Questions to ask when developing your voice:
- Can I maintain this voice through success and higher demand?
- Who is my audience?
- What are my goals in reaching my audience?
- How will I deal with dissenting ideals?
- How will I deal with people who are just plain wrong and delusional?
- What is considered “professional” by my audience?
- What is considered “too uptight” by my audience?
I’m sure there are plenty of other questions to ask about developing the voice for your audience. It’s certainly much more difficult to choose a voice that is outside of yourself, I’m sure it can be a rewarding experience that would improve your skillset. Thinking “as someone else” certainly lends to learning about and understanding different demographics more effectively.
On occasion, I like to jump into blogosphere’s outside the search space to see how their world works. Finding similarities between the different industries in regards to what works for blogging effectively helps to reveal some interesting insights.

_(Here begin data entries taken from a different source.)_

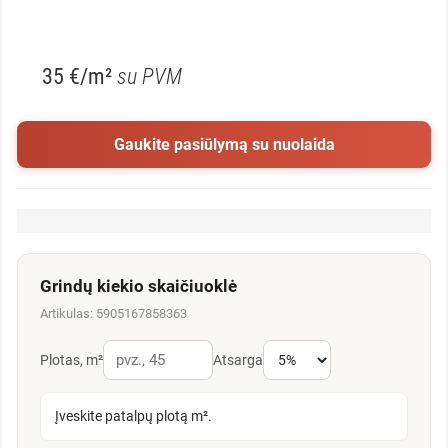
35 €/m²
su PVM
Gaukite pasiūlymą su nuolaida
Grindų kiekio skaičiuoklė
Artikulas: 5905167858363
Plotas, m²
Atsarga
Įveskite patalpų plotą m².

I think understanding your audience goes beyond focus groups and demographic personas. It goes to the point of having dialogue with those that CARE enough to talk about you outside of your conversation with them. This is the Cluetrain 101 stuff. Dialogue with your consumer. Technology has made the conversation incredibly easy. Use that ability to communicate. React to the communication. If you get 10 questions a month about how to install widgets within your wodget then write a tutorial for goodness sake! It isn’t rocket science to actively solicit feedback from your audience. I know you people are reading this…give me a little validation or talk a little sh*t to me! :)
Tips to Understand Your Audience and Communicate With Them Better
- Don’t be afraid to link to people to get their attention! – Followup when you do.

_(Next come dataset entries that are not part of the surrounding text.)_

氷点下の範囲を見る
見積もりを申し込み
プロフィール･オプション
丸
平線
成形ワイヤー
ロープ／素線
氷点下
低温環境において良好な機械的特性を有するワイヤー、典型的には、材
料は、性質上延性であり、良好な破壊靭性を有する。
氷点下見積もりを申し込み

- Discuss the work of others
- Track what people say on Technorati – setup RSS feeds for you and any major keywords
- Do the same for other blog aggregation majors (Feedster, Google blogsearch, Del.icio.us, or others)
- RESPOND to dialogue – even just to say hi and thanks
- SOLICIT dialogue and feedback with the right questions
- Do the same with Google news, and Yahoo news. Setup web and news alerts for important phrases – these are GOLD to keep you current and involved in the industry dialogue
- Consider the characteristics of your readership
Now that you’ve had a little time to think about it…what characteristics should blog voices share in common? What is unique to your voice that will attract your readers?